Eventually, a train I can use shows up and I settle in for the painful, longer than it should be trip home. A stop or so later, another guy gets on and sits across the aisle. He’s clearly pissed and way more pissed than I am. After a few moments he starts trying to engage me in convo. Now, I’m not that interested. I’m tired, I’m sobering up and I’ve had a shitty time with the trains. But I’m a nice person really, so humour the guy for a couple of minutes. That is until he turns the subject to that of a racial nature. And I don’t mean he starts taking the piss out of me for being a ginge. He goes more the ‘darkiesimmigrants’ path, which I’m DEFINITELY not interested in. Retaining my composure, I let the dude know I’m not that way inclined, that my missus is a ‘darkie’ and an immigrant, so he should find a new audience. To put a full stop on the matter, I cross my arms and close my eyes. Conversation over.

What seems like a few minutes later, I have a funny feeling. The sort of feeling you get when you’re in bed asleep and feel like someone’s stood over you. But in this case, that person is patting you down, no doubt looking for that mobile phone you tucked inside your jacket a while back. I crack an eye and it’s Mr Casual Racism from earlier. So not only is he a cunt, he’s a thieving cunt.

Sorry fella. No sale. So I make use of my right hand to persuade him his current course of action is not really acceptable. This gives me room to be on my feet in case of any further ‘discussions’ and I immediately spot we’ve just pulled into Wimbledon. And there’s a tram on the opposite platform. So, seeing as Mr Racist thief is currently a bit pre-occupied with a sudden sharp pain in the side of his head, I decide discretion is the better part of valour, grab my bag and dart off just as the door alarm starts going. I hear the door thunk shut behind me, but take a quick look to see if I’m alone. Thankfully, I am, so I find myself a nice quiet spot on the Tram. 60 seconds later, we’re gone. It couldn’t have been timed any better. Thaaaank fuck.

So near, yet so far. #VendingMachineFail

This isn’t quite what I’d had in mind for the trip home. But it could have been worse I suppose. To top off my night, there’s pics coming through from some tossers who are currently unloading the rest of the whip over the bar in O’Niells back in Sutton. Still, I embark from the tram and as I reach the end of the road, a 407 sails into view. For once, that shithouse bus has done me a favour and I’m wandering in my front door 10 minutes later.
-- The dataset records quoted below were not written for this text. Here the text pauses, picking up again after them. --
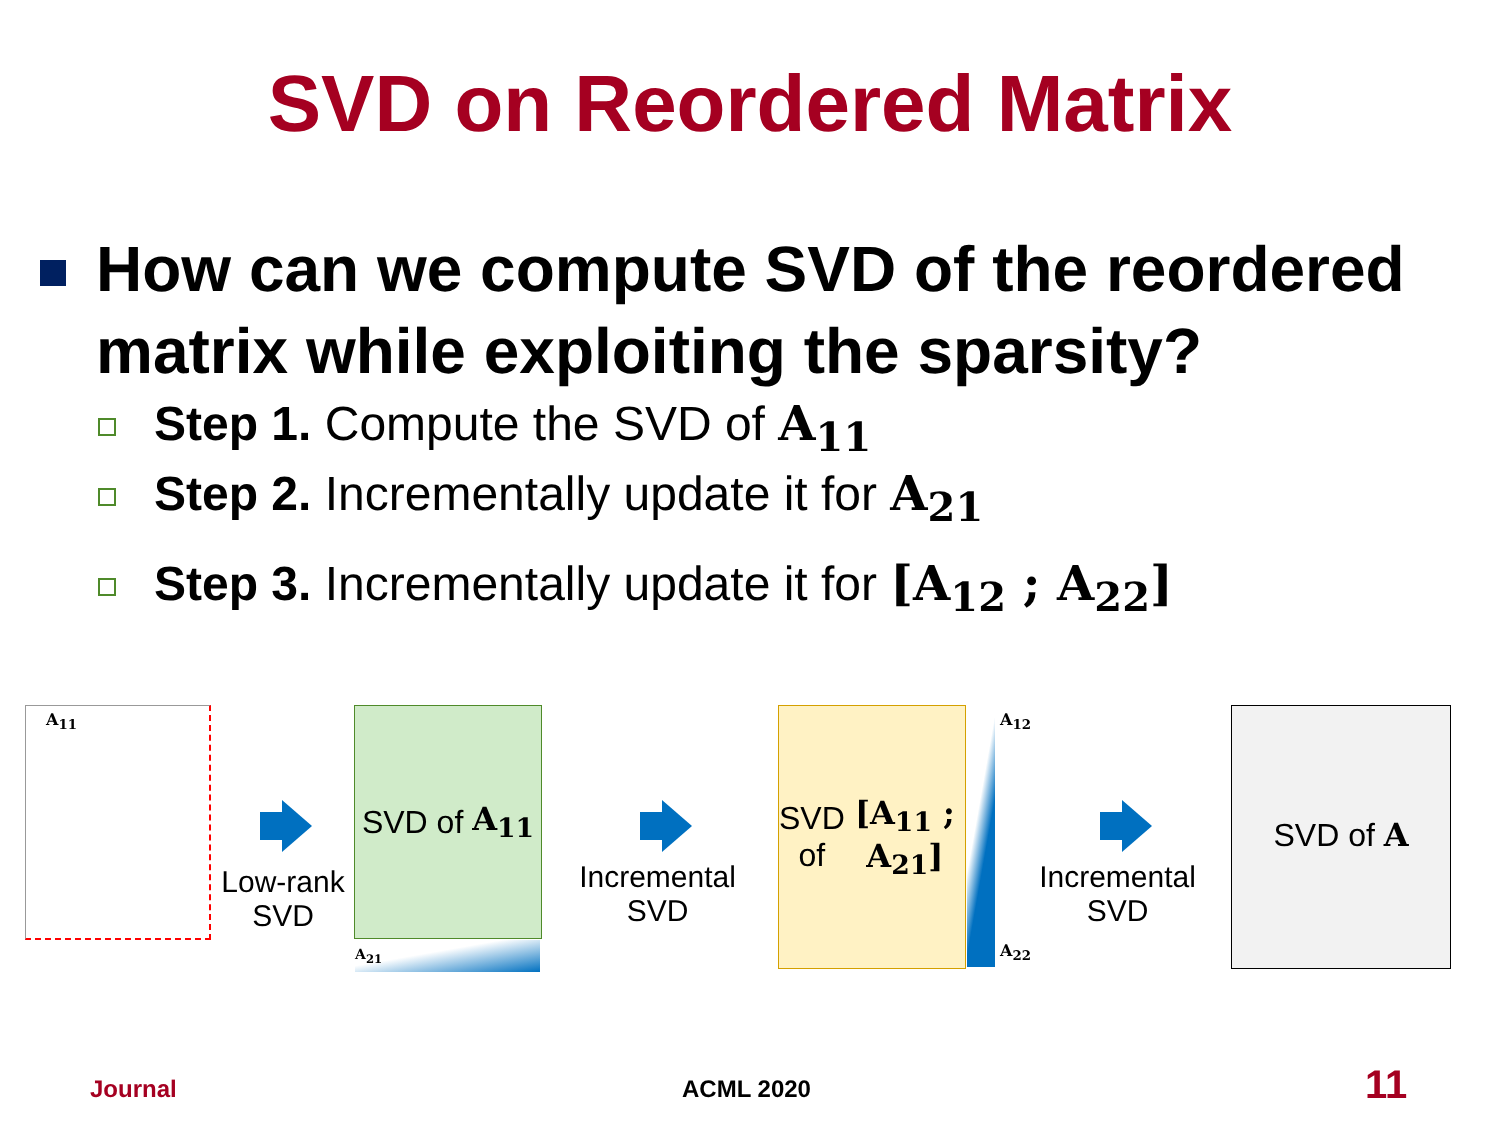SVD on Reordered Matrix
How can we compute SVD of the reordered matrix while exploiting the sparsity?
Step 1. Compute the SVD of A<sub>11</sub>
Step 2. Incrementally update it for A<sub>21</sub>
Step 3. Incrementally update it for [A<sub>12</sub> ; A<sub>22</sub>]
A<sub>11</sub>
Low-rank SVD
SVD of A<sub>11</sub>
A<sub>21</sub>
Incremental SVD
SVD of
[A<sub>11</sub> ; A<sub>21</sub>]
A<sub>12</sub>
A<sub>22</sub>
Incremental SVD
SVD of A
Journal ACML 2020 11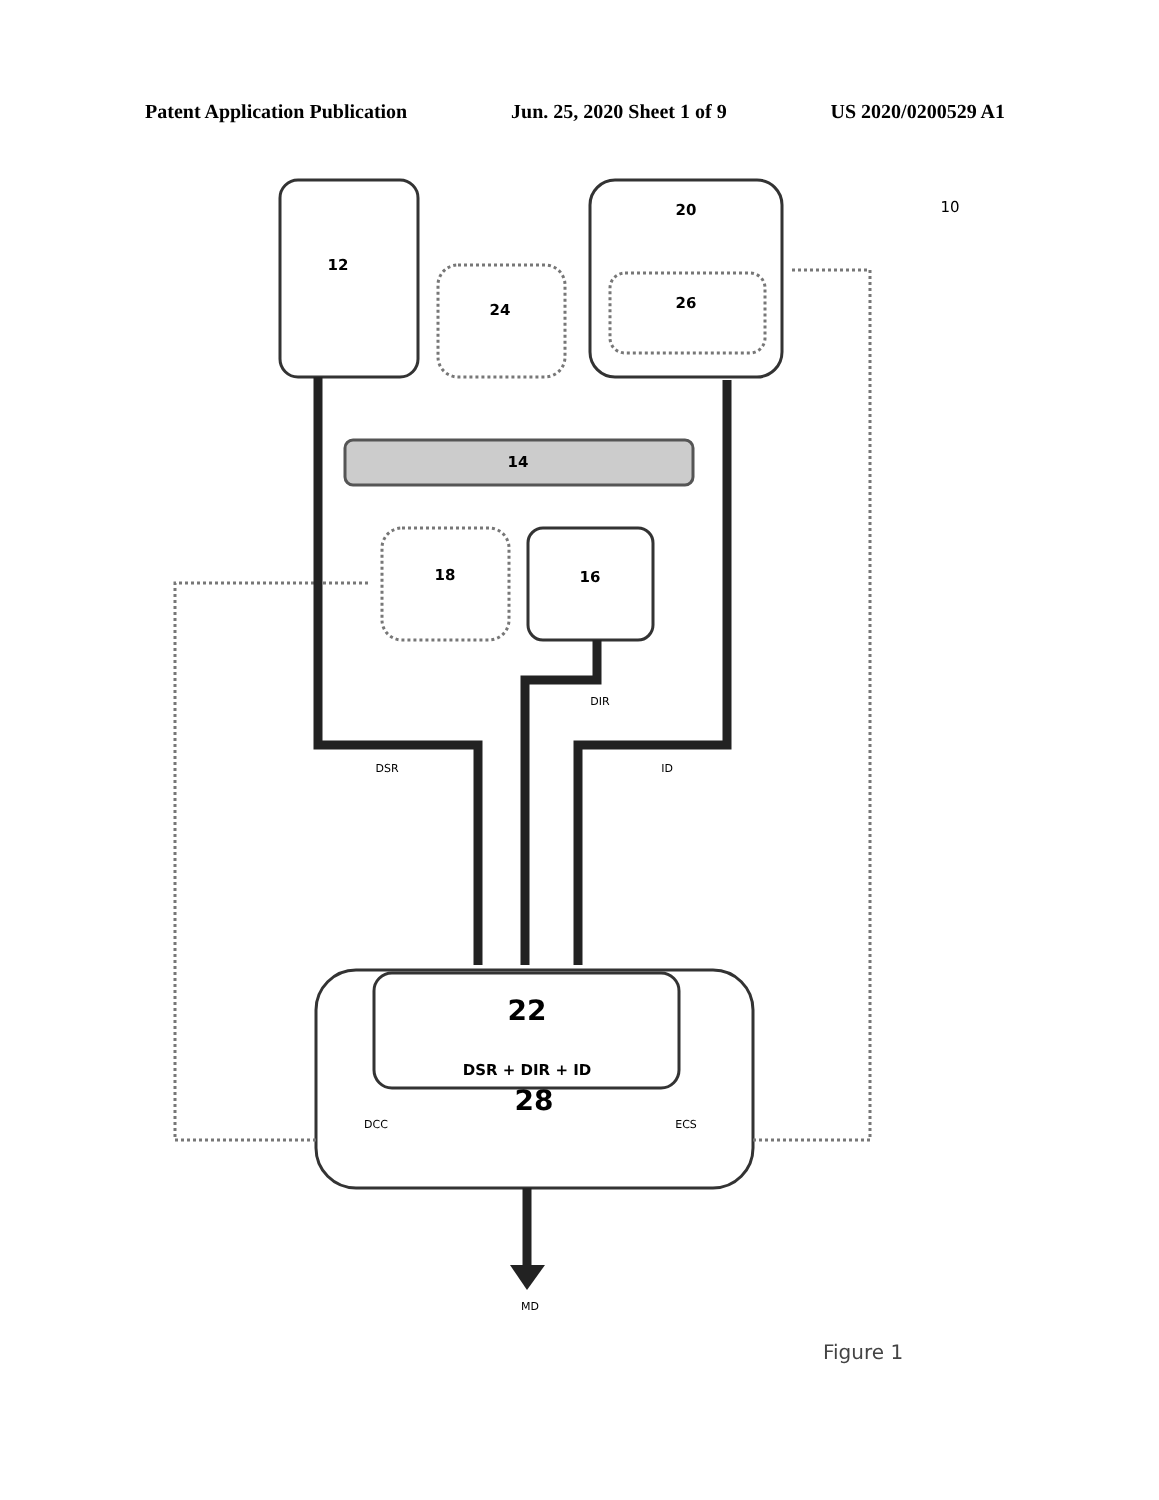Patent Application Publication Jun. 25, 2020 Sheet 1 of 9 US 2020/0200529 A1
12
24
20
26
14
18
16
22
DSR + DIR + ID
28
DIR
DSR
ID
DCC
ECS
MD
10
Figure 1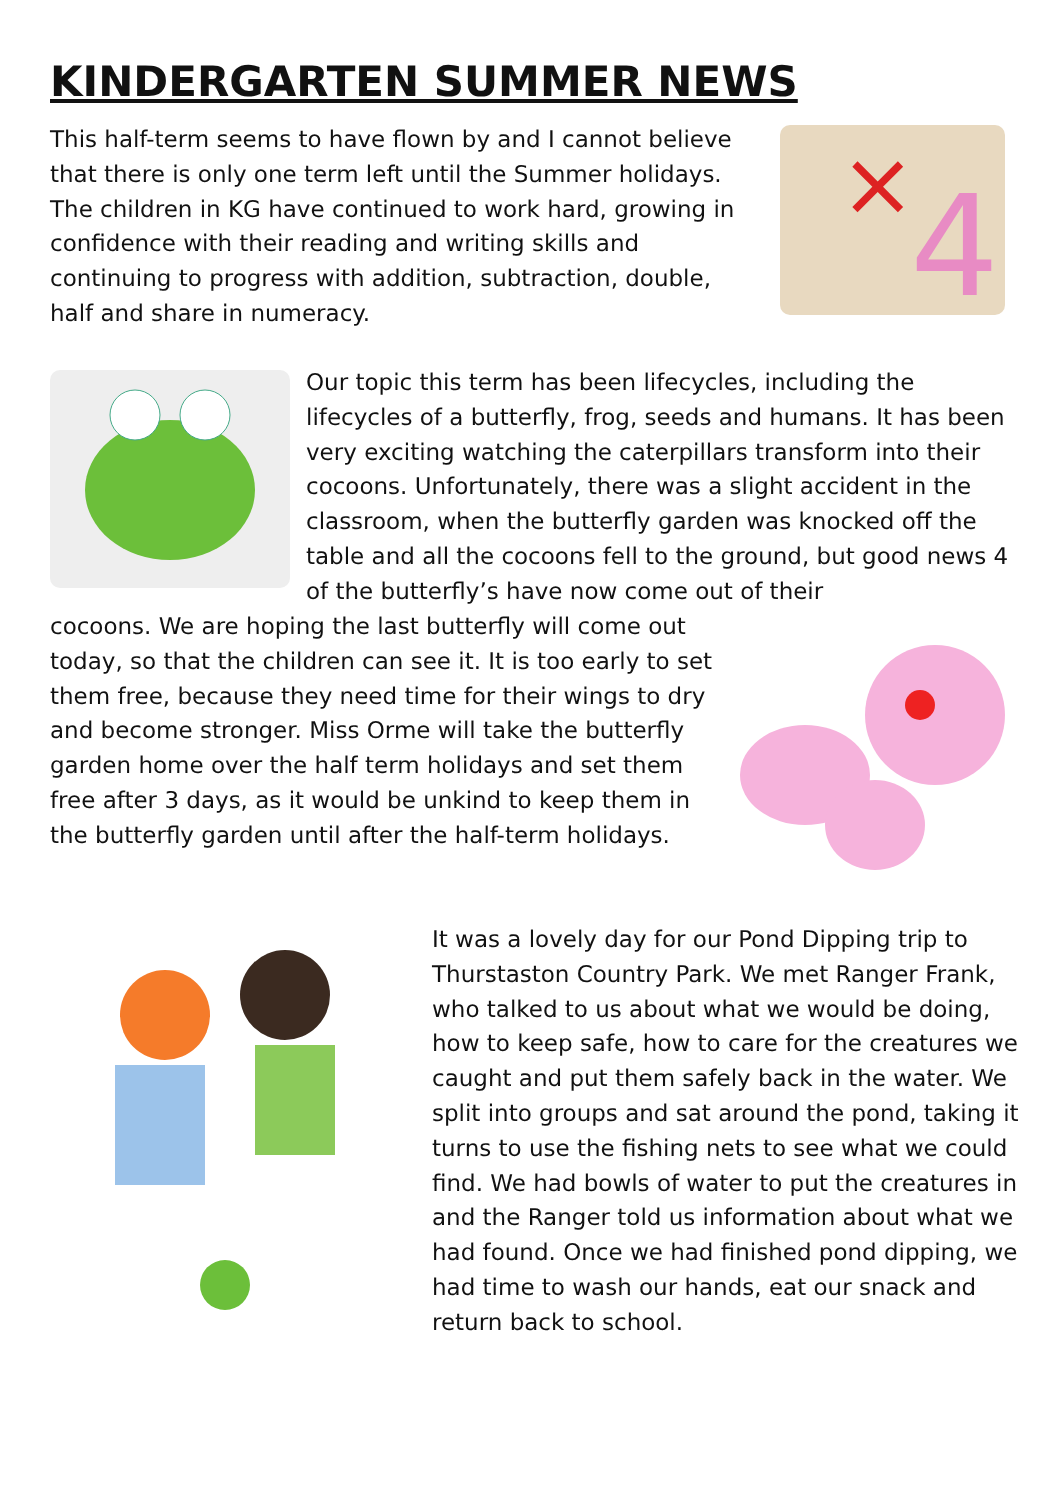KINDERGARTEN SUMMER NEWS
This half-term seems to have flown by and I cannot believe that there is only one term left until the Summer holidays. The children in KG have continued to work hard, growing in confidence with their reading and writing skills and continuing to progress with addition, subtraction, double, half and share in numeracy.
4
×
Our topic this term has been lifecycles, including the lifecycles of a butterfly, frog, seeds and humans. It has been very exciting watching the caterpillars transform into their cocoons. Unfortunately, there was a slight accident in the classroom, when the butterfly garden was knocked off the table and all the cocoons fell to the ground, but good news 4 of the butterfly’s have now come out of their
cocoons. We are hoping the last butterfly will come out today, so that the children can see it. It is too early to set them free, because they need time for their wings to dry and become stronger. Miss Orme will take the butterfly garden home over the half term holidays and set them free after 3 days, as it would be unkind to keep them in the butterfly garden until after the half-term holidays.
It was a lovely day for our Pond Dipping trip to Thurstaston Country Park. We met Ranger Frank, who talked to us about what we would be doing, how to keep safe, how to care for the creatures we caught and put them safely back in the water. We split into groups and sat around the pond, taking it turns to use the fishing nets to see what we could find. We had bowls of water to put the creatures in and the Ranger told us information about what we had found. Once we had finished pond dipping, we had time to wash our hands, eat our snack and return back to school.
Well, that was interesting. Not quite ‘waking up pissed in Brighton’ interesting, but interesting nonetheless.

Next week, we’ve got something a little different for you. Our new recruit, Robbo is back in the chair and he’ll be taking you behind the scenes, into the inner sanctum if you will, as he’s been kindly donated Mr X’s recent ‘day with the team’ reward from one of the Strikers are Key draws. This is because X would rather be in the bar talking shite than in the dressing room talking tactics.

I mean, we like football, but c’mon. It has it’s limits.